What needs to be done: Resume the write-up on float and double ranges for random number generation and continue it past its final sentence.

Excerpted passage:
Years ago when I wrote a wrapper for unityengine.Random to give it object identity and implement a generalized ‘IRandom’ interface I just picked arbitrary values of 0.9999…:
For float I picked 0.99999f; (5 sig values)
For double I picked 0.99999999d; (8 sig values)
Technically speaking you can easily fit 7 sig values into the float, so you could expand that out to 0.9999999f. I have noticed if you give it an 8th digit, it’ll get rounded to 1f (and actually rounded, it’ll equate to 1).
For double, you may notice in that link above my “SimplePCG” random number generator does this:
That 0x100000000u is basically uint.MaxValue + 1. Since ‘GetNext’ returns a uint I’m basically saying give me a number where all lower 64-bits represent a fractional value between 0->1 exclusive of 1.
Of course… looking at this now for my ‘float’ version I just cast that to a float… and huh… I never realized this but that’s BAD. I shouldn’t have done that. Casting that to a float will round it to 1f (like the 0.99999999f above). I wrote this a decade ago though… so, not surprised I messed that up. I’m going to go fix that.

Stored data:
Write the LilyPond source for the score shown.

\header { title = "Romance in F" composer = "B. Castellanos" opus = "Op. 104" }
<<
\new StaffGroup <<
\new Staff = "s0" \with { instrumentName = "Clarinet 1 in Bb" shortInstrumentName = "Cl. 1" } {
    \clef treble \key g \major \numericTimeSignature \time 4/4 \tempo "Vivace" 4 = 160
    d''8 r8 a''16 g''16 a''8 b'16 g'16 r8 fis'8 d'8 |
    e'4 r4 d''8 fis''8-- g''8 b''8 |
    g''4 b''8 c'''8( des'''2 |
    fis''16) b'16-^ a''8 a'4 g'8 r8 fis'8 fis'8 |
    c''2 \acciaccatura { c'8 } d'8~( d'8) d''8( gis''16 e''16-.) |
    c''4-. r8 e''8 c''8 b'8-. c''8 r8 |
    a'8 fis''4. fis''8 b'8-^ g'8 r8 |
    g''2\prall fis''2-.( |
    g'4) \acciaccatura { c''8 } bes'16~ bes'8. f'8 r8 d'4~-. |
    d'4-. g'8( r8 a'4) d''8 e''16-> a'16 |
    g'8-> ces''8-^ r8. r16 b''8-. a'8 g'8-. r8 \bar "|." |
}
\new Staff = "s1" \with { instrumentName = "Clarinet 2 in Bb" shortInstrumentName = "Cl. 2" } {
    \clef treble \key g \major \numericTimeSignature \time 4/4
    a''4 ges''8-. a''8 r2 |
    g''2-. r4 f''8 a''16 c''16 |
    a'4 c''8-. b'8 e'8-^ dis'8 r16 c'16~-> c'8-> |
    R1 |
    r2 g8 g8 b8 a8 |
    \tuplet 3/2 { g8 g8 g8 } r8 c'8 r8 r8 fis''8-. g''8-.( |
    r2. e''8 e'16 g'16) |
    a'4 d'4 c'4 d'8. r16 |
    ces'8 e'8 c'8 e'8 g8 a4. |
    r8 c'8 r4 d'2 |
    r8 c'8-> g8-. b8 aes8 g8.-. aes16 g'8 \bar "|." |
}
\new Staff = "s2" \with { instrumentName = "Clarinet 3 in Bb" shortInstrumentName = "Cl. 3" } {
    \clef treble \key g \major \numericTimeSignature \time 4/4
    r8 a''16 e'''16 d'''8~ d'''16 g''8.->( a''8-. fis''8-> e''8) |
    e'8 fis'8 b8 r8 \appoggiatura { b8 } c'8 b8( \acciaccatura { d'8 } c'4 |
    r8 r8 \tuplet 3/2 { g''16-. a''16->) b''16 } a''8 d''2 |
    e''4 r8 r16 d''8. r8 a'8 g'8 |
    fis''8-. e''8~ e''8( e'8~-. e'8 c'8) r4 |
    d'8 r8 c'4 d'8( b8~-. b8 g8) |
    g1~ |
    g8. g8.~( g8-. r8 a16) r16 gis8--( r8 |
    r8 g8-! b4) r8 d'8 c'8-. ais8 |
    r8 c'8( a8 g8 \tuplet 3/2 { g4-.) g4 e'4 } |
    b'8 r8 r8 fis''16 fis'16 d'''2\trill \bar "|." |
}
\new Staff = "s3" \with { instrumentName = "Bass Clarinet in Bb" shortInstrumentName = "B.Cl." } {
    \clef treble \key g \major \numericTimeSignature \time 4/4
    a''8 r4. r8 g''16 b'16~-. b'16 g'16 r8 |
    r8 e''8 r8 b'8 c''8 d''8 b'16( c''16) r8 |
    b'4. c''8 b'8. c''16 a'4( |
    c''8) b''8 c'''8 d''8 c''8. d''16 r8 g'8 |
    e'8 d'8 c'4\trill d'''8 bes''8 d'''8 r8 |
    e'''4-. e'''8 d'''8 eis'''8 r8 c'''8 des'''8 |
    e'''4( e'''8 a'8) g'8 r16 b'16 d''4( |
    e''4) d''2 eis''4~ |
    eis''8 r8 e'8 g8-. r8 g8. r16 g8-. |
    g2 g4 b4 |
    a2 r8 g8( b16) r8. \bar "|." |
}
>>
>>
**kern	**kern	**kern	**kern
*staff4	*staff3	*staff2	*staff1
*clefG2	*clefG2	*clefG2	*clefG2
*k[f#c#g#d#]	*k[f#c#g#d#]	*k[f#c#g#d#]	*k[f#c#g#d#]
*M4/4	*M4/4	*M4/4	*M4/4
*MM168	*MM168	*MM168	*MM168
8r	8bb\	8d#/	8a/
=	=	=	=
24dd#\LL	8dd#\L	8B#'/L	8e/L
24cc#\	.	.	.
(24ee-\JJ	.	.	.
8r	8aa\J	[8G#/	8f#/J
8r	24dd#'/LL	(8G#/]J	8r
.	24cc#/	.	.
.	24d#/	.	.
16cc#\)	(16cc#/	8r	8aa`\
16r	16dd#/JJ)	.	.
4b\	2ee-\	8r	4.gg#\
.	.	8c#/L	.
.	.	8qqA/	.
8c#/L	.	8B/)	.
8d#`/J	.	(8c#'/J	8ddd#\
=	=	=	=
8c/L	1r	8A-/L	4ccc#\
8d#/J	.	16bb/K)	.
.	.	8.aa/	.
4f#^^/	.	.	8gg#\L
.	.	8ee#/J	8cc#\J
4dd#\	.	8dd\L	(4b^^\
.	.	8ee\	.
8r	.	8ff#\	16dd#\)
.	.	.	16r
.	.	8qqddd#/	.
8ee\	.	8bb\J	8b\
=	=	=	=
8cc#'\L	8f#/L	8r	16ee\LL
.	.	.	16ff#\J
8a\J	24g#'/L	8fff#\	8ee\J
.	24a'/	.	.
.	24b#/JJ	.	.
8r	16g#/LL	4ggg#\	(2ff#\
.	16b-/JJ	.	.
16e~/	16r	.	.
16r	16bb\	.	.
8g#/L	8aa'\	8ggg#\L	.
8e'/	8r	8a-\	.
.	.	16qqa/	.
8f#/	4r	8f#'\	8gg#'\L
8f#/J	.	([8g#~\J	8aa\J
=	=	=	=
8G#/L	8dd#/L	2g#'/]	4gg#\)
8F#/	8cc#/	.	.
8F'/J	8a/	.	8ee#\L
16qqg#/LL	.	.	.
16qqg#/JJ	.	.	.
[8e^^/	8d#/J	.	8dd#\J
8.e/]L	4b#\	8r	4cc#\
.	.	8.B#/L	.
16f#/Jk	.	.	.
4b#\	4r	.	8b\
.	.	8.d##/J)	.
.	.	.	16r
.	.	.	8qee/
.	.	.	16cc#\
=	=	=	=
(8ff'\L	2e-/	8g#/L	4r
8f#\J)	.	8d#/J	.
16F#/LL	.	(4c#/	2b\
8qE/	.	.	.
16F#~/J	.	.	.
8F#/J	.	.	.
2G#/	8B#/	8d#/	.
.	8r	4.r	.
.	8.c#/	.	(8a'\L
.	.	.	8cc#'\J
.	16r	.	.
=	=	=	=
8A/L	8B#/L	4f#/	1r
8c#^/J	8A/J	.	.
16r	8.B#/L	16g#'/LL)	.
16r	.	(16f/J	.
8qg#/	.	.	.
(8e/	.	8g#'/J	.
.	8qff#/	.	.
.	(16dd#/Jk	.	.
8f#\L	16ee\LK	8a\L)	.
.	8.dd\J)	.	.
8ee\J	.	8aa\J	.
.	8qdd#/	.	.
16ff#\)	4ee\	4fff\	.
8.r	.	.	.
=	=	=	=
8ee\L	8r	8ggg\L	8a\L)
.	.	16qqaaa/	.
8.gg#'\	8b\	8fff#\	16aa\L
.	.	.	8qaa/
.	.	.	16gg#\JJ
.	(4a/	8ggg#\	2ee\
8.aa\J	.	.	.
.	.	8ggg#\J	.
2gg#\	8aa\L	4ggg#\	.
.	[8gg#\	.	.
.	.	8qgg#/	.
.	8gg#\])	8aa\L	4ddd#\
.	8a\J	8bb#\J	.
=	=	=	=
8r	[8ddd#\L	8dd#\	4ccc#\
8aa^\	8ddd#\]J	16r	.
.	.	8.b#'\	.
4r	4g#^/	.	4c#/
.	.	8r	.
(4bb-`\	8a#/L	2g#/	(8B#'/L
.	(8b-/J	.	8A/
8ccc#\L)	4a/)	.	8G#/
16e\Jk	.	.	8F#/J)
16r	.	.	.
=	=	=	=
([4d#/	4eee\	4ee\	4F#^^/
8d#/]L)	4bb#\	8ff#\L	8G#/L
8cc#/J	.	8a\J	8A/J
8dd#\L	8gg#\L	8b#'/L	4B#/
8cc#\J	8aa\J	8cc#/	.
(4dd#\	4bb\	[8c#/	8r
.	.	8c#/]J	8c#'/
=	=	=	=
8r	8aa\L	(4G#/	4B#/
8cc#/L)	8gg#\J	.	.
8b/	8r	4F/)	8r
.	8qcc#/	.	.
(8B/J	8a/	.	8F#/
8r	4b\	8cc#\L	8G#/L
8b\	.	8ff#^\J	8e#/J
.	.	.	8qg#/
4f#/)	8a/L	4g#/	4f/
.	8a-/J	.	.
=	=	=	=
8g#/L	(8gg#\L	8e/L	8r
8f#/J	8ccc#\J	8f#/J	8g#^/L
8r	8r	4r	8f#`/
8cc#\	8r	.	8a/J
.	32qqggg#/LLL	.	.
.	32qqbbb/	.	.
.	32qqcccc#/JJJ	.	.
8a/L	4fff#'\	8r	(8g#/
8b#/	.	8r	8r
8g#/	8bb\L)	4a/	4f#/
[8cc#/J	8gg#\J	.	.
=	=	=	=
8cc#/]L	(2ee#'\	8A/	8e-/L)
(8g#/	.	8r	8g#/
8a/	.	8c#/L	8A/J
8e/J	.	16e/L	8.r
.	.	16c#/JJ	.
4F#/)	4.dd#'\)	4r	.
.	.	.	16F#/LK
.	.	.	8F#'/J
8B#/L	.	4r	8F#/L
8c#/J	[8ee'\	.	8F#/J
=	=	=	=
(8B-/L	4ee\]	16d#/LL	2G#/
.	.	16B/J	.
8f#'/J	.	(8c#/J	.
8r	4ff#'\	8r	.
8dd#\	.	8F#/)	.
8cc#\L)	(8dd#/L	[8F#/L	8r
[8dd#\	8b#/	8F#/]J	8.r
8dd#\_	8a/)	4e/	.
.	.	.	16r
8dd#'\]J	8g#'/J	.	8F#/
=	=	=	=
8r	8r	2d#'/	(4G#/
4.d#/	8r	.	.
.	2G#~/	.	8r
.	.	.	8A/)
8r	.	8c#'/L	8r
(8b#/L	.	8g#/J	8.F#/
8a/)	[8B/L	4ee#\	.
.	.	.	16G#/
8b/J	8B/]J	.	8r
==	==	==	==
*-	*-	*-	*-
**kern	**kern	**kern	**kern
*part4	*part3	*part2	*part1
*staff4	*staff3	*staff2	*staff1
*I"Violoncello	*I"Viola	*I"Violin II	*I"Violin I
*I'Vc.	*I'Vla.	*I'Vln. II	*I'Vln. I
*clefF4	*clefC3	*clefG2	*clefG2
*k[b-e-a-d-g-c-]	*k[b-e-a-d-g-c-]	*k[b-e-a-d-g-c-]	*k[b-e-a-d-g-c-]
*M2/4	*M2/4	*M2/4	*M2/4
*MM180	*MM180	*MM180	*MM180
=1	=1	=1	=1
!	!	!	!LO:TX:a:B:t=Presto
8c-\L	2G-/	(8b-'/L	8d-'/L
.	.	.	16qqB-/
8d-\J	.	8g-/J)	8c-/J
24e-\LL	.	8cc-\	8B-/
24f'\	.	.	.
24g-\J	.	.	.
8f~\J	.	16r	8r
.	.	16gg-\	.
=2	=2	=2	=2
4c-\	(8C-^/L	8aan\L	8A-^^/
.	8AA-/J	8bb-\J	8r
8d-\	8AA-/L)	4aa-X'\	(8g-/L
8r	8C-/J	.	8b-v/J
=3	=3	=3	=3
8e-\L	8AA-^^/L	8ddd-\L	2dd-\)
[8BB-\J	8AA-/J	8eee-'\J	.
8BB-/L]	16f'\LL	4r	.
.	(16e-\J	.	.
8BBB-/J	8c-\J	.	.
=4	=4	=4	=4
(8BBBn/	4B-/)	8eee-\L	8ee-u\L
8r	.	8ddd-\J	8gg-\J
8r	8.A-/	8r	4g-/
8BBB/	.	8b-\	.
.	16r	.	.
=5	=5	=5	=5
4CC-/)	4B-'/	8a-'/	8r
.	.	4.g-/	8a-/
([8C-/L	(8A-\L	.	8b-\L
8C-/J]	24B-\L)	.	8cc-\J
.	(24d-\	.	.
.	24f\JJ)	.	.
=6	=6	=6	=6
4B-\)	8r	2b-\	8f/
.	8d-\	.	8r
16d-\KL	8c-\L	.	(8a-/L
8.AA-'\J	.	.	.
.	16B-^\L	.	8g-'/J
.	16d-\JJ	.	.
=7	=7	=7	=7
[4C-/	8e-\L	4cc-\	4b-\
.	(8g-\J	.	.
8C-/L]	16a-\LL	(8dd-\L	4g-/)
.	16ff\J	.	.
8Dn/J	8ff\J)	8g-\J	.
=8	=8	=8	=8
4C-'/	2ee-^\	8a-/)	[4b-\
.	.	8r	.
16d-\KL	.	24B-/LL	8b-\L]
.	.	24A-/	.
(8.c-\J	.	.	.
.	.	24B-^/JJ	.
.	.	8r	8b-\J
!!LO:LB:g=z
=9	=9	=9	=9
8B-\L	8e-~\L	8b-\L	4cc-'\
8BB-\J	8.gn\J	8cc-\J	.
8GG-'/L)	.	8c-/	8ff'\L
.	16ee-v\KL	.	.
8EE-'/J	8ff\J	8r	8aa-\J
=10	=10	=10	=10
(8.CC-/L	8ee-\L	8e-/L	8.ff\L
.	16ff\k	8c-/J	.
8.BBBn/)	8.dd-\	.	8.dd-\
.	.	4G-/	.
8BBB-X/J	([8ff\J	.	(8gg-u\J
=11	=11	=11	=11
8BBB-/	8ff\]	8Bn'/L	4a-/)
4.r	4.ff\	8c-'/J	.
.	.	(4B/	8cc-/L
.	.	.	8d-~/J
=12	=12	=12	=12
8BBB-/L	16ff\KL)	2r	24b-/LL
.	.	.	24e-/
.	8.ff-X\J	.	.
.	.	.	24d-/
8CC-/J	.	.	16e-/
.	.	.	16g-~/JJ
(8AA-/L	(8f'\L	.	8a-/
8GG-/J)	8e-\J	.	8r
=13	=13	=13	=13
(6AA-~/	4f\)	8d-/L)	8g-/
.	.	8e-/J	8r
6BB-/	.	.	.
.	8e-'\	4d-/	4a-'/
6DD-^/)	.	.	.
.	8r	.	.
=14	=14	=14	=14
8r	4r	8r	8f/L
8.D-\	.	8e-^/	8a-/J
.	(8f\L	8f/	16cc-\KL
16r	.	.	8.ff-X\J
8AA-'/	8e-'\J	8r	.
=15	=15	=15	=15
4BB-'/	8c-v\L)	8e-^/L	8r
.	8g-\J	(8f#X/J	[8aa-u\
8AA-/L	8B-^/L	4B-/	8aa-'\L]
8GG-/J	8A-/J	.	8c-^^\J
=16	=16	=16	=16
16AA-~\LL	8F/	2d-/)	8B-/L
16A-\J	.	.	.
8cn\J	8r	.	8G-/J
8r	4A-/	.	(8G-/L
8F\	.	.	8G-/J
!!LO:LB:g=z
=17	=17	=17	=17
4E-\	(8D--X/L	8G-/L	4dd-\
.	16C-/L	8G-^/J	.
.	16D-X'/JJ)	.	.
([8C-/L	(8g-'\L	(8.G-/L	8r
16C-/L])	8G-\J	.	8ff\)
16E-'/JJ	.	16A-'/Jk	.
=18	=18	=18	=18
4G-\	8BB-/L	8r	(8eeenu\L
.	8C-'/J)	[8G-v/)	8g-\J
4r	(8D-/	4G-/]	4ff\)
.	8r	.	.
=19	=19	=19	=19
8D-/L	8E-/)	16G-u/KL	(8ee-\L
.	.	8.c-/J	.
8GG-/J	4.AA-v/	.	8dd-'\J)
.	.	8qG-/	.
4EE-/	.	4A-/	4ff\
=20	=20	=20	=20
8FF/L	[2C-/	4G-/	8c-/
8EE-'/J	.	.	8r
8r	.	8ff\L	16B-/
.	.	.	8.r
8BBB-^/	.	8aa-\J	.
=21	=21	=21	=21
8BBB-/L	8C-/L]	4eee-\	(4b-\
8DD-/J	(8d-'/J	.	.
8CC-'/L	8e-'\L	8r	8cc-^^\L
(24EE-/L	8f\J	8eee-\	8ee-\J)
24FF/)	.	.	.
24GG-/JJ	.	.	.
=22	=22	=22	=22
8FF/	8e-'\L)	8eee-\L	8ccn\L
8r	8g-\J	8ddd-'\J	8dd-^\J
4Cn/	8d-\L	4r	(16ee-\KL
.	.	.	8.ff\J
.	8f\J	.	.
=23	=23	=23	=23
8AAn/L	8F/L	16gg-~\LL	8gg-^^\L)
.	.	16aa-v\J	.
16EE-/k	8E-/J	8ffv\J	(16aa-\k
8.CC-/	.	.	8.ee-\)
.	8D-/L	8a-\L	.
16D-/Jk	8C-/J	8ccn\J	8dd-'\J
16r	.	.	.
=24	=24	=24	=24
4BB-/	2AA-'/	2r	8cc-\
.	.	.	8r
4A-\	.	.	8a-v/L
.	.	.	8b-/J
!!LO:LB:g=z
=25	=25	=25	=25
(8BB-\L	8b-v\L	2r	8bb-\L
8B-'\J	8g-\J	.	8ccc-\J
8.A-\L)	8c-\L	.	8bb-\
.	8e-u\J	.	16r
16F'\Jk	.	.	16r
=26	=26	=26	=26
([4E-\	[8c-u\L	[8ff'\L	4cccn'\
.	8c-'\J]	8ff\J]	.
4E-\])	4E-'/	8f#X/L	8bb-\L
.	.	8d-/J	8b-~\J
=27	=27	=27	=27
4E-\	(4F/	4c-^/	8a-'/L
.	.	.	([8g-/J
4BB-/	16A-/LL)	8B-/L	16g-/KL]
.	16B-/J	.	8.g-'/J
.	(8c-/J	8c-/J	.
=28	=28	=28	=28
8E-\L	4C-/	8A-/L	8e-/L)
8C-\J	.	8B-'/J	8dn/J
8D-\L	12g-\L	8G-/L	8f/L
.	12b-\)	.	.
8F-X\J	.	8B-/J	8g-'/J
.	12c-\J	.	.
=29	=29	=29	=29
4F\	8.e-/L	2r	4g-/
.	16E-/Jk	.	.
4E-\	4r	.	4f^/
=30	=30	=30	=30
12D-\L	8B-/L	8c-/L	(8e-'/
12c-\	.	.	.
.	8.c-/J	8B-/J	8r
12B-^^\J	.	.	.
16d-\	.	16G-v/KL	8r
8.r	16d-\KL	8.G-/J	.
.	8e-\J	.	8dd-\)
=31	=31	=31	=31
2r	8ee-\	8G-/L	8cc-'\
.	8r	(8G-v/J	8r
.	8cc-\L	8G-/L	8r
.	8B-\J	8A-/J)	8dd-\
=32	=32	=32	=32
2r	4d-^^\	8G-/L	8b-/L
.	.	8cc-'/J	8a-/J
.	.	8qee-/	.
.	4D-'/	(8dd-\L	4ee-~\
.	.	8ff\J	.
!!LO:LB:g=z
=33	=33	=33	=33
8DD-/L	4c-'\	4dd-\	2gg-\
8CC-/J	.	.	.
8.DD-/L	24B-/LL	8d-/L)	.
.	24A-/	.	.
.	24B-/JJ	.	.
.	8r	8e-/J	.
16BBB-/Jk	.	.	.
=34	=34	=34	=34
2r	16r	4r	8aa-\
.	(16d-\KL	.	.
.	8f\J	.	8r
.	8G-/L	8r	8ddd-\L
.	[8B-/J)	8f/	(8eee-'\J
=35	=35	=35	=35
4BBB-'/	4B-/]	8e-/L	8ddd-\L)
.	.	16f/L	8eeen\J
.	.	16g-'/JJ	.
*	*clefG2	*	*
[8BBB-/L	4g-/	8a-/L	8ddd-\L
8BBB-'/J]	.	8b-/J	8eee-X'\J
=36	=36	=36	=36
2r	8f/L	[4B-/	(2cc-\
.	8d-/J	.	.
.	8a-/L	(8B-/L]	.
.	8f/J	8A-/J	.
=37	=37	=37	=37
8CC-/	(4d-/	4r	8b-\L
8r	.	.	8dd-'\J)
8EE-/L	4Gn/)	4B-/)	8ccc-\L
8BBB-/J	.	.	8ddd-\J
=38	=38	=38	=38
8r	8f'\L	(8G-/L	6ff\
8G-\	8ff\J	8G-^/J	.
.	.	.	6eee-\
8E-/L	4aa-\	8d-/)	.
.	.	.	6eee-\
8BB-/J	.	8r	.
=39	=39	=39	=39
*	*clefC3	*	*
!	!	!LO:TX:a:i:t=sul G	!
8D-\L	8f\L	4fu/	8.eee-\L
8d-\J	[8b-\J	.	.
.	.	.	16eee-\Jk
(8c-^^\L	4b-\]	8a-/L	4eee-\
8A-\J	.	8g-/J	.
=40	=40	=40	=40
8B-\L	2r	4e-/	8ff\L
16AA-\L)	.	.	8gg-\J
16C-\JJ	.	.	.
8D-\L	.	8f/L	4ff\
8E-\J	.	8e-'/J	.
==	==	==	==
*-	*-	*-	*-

Task answer:
…
Regardless. I wouldn’t be too concerned honestly. Just set it to 0.99999… up to the number of sig values you want, but short of the max sig values supported.
I mean a good solution is the one that works. You only have so many points of precision with float, so ‘just less than 1f’ is not unreasonable to just hard-code.
Probably best to have a const value somewhere to make this easier to reuse as well.
These are technically the largest possible values < 1 that can be stored in your floats.
0x7FFFFF = 23 digits of 1 in binary
0x1FFFFFFFFFFFFF = 53 digits of 1 in binary
Which those are the sig value ranges of float and double respectively.
And the denominators are just those values + 1.